━━ Records for processing

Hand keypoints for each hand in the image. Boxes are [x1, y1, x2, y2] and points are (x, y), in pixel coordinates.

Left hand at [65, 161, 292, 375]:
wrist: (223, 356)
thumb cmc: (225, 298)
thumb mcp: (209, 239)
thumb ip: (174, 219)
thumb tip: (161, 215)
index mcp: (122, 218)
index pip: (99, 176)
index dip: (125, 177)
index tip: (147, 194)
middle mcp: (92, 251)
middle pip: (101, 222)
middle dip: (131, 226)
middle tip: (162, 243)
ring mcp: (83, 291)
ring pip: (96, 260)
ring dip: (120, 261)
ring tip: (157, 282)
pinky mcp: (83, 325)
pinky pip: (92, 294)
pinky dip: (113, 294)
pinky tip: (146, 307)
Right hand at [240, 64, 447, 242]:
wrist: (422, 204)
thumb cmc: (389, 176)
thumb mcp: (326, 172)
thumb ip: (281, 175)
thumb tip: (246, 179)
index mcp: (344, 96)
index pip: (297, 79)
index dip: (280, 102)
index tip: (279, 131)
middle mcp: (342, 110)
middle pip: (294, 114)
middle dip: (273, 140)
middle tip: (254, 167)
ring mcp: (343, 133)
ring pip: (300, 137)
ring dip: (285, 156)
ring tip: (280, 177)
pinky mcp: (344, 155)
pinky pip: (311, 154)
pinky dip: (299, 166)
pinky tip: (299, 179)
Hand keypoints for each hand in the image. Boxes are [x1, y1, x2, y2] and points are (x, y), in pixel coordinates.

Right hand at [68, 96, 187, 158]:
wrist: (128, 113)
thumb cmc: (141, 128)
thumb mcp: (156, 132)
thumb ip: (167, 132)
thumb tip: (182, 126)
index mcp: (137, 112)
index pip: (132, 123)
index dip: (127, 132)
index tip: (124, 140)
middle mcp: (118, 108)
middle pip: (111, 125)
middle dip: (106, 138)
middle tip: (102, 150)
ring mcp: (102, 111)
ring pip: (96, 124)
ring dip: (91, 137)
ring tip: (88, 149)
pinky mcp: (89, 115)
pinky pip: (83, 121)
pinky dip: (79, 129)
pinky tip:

━━━━

What needs to be done ::
In the listing above, the line with "thumb tip: (182, 126)" starts the part to copy. Copy it through the last line exactly, with nothing else.

Answer to this exercise ::
thumb tip: (182, 126)
index mcp: (137, 112)
index pip: (132, 123)
index dip: (127, 132)
index tip: (124, 140)
middle mcp: (118, 108)
middle pip: (111, 125)
middle dip: (106, 138)
middle tip: (102, 150)
ring mcp: (102, 111)
ring pip: (96, 124)
ring dip: (91, 137)
ring tip: (88, 149)
pinky mcp: (89, 115)
pinky pip: (83, 121)
pinky dip: (79, 129)
pinky tip:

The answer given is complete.